The KPMG report notes changes in attitudes to luxury brands in the past two years. Self-reward (cited by 54 percent) and pampering (cited by 44 percent) have become stronger motivating factors for people buying luxury, compared to 2008 when fewer consumers identified these as factors. The desire to purchase luxury items for formal occasions also continues to rank as a leading motivating factor, identified by 42 percent of respondents.  

The survey highlights scope for greater use of technology to communicate with customers. With the ubiquity of mobile phone usage in China, and the advent of 3G technology, there are more options to engage with customers using mobile communications.

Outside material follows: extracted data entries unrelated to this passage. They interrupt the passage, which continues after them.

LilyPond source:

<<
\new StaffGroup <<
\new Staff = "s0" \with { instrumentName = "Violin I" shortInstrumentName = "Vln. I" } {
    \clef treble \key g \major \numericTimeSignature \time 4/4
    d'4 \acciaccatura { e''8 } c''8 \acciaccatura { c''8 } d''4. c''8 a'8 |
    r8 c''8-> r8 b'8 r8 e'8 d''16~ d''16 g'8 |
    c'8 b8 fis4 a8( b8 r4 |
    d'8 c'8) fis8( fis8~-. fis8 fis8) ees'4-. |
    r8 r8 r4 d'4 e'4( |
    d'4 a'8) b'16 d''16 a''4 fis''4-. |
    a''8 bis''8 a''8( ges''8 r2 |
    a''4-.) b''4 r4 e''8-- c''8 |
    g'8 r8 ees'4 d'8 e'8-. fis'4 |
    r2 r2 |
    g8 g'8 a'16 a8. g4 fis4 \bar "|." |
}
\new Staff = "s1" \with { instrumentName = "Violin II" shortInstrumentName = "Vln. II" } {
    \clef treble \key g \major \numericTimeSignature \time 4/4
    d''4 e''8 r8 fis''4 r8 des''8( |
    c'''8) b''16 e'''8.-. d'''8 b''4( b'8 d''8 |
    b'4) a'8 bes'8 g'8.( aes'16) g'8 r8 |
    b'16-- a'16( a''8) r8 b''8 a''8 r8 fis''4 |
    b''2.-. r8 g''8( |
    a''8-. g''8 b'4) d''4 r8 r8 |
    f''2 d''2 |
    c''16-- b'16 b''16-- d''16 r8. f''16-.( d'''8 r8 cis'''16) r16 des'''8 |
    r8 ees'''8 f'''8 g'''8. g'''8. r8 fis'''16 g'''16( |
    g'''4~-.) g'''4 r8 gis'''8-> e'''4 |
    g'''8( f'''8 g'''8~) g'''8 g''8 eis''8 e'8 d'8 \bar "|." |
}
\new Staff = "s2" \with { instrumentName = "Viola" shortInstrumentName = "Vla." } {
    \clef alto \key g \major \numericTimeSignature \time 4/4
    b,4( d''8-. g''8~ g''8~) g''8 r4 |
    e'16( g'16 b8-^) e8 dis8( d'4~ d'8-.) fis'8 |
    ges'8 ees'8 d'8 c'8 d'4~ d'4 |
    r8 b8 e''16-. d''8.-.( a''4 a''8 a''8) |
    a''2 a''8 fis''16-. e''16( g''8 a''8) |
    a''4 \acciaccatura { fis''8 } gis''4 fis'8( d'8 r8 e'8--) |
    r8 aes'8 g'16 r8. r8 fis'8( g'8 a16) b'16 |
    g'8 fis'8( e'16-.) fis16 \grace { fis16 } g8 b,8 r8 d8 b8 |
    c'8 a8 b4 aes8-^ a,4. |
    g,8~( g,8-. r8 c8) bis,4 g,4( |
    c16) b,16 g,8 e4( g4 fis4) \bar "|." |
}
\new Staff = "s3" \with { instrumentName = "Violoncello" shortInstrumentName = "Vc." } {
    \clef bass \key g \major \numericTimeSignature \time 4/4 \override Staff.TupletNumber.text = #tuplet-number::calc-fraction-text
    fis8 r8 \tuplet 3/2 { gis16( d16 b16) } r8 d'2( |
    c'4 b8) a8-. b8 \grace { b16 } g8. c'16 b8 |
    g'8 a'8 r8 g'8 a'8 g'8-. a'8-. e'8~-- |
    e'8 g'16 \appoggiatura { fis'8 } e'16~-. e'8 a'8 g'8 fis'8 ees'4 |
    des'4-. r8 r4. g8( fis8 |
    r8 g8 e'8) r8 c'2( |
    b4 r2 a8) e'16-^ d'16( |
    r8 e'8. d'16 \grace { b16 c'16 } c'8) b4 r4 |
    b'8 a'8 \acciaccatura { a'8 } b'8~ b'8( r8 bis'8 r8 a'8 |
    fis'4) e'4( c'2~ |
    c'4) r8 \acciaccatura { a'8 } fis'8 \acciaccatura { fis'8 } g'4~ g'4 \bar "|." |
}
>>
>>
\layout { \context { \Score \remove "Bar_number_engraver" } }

While the in-store experience continues to be a key focus, luxury brands are increasingly revising their e-commerce strategies in China, as they view this as an opportunity to win competitive advantage.  

The survey also suggests companies will be able to better leverage mobile marketing communications: 57 percent of respondents said they would be interested in receiving updates on new arrivals or limited editions via SMS; while 64 percent indicated they would be interested in validating the genuineness of their purchases using their mobile phone or other devices.  

- Ends -


About the survey 

TNS conducted their survey of luxury consumers in the third quarter of 2009. They conducted interviews with 927 consumers, all of them between 20 and 44 years of age.  

To qualify, respondents in Beijing, Shanghai, Guangzhou and Shenzhen needed to earn RMB6,500 or above. In other cities, it was RMB4,500 or above. These other cities included Fuzhou, Hangzhou, Nanjing, Dalian, Harbin, Shenyang, Tianjin, Wuhan, Xian, Chongqing and Chengdu.  

The female:male ratio was 51:49 and 71 percent of respondents were educated to college/university level or above.  

The consumer research was supported by qualitative research, involving 12 in-depth interviews with high earning consumers.  


About KPMG 

KPMG is a global network of professional firms providing Audit, Tax and Advisory services. We operate in 146 countries and have 140,000 people working in member firms around the world. The independent member firms of the KPMG network are affiliated with KPMG International Cooperative ("KPMG International") a Swiss entity. Each KPMG firm is a legally distinct and separate entity and describes itself as such. 

KPMG China has 12 offices (including KPMG Advisory (China) Limited) in Beijing, Shenyang, Qingdao, Shanghai, Nanjing, Chengdu, Hangzhou, Guangzhou, Fuzhou, Shenzhen, Hong Kong and Macau, with more than 9,000 professionals.